The Criminal Code of Canada includes an offence of “counselling”. If you “counsel” someone to commit an offence, you can be convicted regardless of whether the offence is committed. The Supreme Court of Canada recently addressed this criminal provision, and comments by one of the judges show how the “counselling” offence may be relevant to video games.
The Court decided that “counsel” means the deliberate encouragement or active inducement of the commission of a criminal offence. It does not merely mean “to advise”. That definition is far too broad, and would involve a serious limitation on freedom of expression. As one of the judges pointed out (and this is where video games come in), using this broad definition would mean that movies, video games, textbooks, and other literary works that describe or depict the commission of an offence would be subject to state scrutiny.
This comment demonstrates two important things. First, the Supreme Court of Canada is aware of video games and how their content might be controversial. Second, it looks to us like the claim could still be made that a video game “deliberately encourages” criminal offences. Clearly this is a difficult argument to support. As the case points out, merely describing or depicting certain behaviour does not necessarily qualify as encouraging that behaviour.

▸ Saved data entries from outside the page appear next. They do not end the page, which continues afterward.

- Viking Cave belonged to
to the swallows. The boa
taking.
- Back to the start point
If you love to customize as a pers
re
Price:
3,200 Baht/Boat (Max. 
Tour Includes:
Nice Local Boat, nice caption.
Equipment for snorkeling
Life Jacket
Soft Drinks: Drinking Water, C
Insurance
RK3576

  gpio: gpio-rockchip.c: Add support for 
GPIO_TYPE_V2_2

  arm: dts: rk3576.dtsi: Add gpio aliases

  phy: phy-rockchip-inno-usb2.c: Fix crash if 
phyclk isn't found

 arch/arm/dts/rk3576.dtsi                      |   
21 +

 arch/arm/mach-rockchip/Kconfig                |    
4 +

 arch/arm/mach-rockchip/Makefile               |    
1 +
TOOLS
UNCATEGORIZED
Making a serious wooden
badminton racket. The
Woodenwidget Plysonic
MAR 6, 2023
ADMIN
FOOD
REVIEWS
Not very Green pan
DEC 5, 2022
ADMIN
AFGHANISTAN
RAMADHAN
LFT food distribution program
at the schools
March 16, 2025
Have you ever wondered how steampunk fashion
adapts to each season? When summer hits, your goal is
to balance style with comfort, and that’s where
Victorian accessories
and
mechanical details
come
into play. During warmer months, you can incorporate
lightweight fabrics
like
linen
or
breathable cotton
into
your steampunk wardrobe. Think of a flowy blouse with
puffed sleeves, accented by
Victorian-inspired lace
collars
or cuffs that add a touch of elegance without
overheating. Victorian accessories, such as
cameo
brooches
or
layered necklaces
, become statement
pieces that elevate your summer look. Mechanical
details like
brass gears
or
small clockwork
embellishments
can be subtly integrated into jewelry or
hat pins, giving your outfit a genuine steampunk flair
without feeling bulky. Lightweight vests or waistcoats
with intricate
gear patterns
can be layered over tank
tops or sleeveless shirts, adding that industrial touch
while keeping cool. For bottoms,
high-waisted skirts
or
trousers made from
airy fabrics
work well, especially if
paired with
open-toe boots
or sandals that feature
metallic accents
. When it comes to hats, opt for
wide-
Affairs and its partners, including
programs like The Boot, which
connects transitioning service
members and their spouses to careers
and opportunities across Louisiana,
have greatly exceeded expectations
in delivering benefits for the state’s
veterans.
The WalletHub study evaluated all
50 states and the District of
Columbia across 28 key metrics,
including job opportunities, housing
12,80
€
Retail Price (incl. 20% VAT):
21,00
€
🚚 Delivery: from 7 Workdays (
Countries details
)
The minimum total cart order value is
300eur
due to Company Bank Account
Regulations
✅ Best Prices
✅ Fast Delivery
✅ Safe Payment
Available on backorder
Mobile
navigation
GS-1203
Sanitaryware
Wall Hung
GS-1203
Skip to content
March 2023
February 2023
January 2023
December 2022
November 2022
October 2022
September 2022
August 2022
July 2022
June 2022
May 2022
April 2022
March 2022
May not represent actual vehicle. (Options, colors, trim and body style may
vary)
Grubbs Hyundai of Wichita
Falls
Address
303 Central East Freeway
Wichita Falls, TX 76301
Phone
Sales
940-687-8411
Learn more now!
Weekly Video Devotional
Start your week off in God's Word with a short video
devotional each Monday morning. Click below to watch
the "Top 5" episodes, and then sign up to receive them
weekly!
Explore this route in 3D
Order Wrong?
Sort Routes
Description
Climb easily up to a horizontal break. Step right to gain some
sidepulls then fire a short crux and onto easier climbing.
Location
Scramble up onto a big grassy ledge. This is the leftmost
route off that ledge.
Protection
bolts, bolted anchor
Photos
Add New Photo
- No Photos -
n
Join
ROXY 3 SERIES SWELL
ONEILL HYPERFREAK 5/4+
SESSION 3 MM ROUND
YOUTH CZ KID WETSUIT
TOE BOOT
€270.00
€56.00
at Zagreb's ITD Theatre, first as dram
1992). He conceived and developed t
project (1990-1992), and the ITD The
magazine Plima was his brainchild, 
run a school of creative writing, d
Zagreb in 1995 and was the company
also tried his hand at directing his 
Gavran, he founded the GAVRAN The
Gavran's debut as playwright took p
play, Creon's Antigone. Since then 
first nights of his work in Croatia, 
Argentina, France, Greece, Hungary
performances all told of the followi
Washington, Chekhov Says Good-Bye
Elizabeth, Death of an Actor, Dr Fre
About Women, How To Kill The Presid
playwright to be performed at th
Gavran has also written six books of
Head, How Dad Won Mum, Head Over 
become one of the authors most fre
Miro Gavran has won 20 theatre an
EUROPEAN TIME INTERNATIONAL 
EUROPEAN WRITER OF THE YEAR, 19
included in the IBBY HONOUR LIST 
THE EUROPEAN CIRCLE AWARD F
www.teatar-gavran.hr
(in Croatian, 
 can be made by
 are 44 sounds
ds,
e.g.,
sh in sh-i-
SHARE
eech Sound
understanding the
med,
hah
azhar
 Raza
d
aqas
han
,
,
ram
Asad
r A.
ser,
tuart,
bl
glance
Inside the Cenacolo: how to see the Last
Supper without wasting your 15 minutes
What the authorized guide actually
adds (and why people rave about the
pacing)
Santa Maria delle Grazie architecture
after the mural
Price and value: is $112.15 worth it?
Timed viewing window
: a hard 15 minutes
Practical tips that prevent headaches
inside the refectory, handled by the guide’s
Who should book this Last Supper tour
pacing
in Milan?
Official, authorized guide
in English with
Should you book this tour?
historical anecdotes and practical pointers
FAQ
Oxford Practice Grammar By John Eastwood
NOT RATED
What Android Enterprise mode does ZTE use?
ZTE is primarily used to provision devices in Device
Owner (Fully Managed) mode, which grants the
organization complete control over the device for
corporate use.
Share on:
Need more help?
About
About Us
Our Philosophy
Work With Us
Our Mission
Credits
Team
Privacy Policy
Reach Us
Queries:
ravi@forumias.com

But is a violent video game different from a violent movie, in that the game player is an active participant in the game violence while a movie-watcher is purely passive? No doubt some parties would make that claim. Still, it's unlikely that we will see a criminal case involving such a charge any time soon.
So, what's the best thing to draw from this case? Probably the minor satisfaction that the Supreme Court of Canada has acknowledged, albeit in very brief passing, that video games are expression that is worthy of protection and that should not lightly be made subject to criminal sanctions.